_GIVEN TEXT_
begin

But the Doctor is basically portrayed as a complete idiot throughout the whole story.  He never says the obvious things that the viewers must be thinking in his defence.  His objections to the Valeyard consist of claims of tampering with the evidence and not much else, but the limitations of the distortion of evidence really only relate to whether he is self-centered, self-serving and uncaring or not.  His focus on that distinction kind of proves the Valeyard’s point, when he could instead be defending himself from the point of view of what he actually achieves in the first and third pieces of evidence, saving huge numbers of people on both occasions.  Mindwarp is the one story where he is comprehensively defeated and he never calls out the Time Lords on taking him out of the action when he was about to put things right, instead of allowing it all to end in a massacre.  How can he be expected to answer for the consequences of an adventure he was never allowed to complete?  How many times does the Doctor turn things around at the last minute?  To cut off the conclusion and blame him for the ensuing deaths is utterly bizarre, and the Doctor never makes that point strongly enough.  Then later in the story the whole nature of the charges he is facing gets changed on a whim, as if that makes even a grain of sense.

The structure of the story is that of A Christmas Carol, with a segment from past, present (leading up to the events of the trial) and future.  But the whole point of A Christmas Carol is that Scrooge changes his ways, and despite the Doctor saying he does so, we see no real progress.  His behaviour towards Peri in The Mysterious Planet has already been moderated from the previous series, so in the end there is little noticeable difference between that relationship and the one with Mel, apart from the distorted relationship as shown in the unreliable evidence that is Mindwarp.  The Doctor apparently ends the story every bit as egotistical, arrogant and non-Doctorish as this flawed incarnation has been all along, and the upshot of it all is that this is the last we will see of him.  This is the version of A Christmas Carol where Scrooge doesn’t change, and pays the price with his life.   RP

The view from across the pond:

Over the course of the last week, we’ve been examining The Trial of a Time Lord as 4 individual stories, but I submit that we should look at the Trial itself as well.

end

_SOURCE EXCERPT_
begin

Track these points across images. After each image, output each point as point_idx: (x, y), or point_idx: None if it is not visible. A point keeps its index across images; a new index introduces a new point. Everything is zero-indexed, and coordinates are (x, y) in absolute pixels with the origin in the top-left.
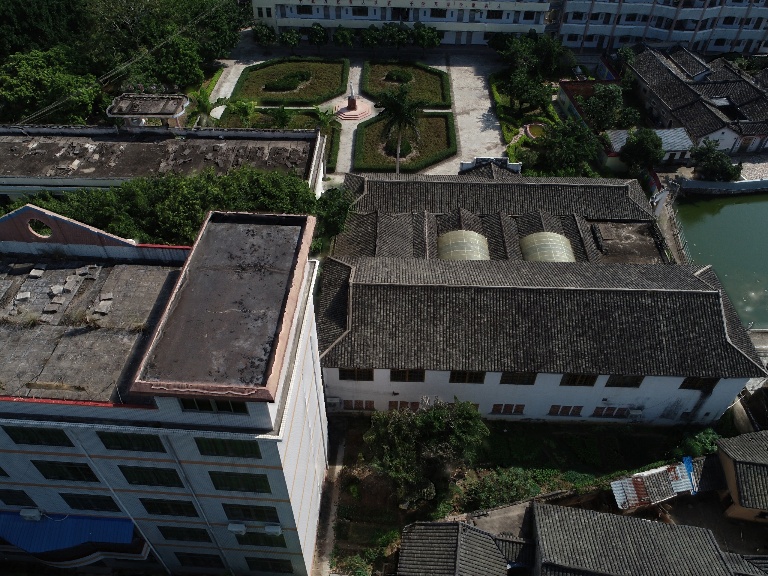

end

_WHAT YOU WILL DO_
Return the passage of the review of The Trial of a Time Lord from "The view from" to "itself as well.", copied word for word.

_OUTPUT BELOW_
The view from across the pond:

Over the course of the last week, we’ve been examining The Trial of a Time Lord as 4 individual stories, but I submit that we should look at the Trial itself as well.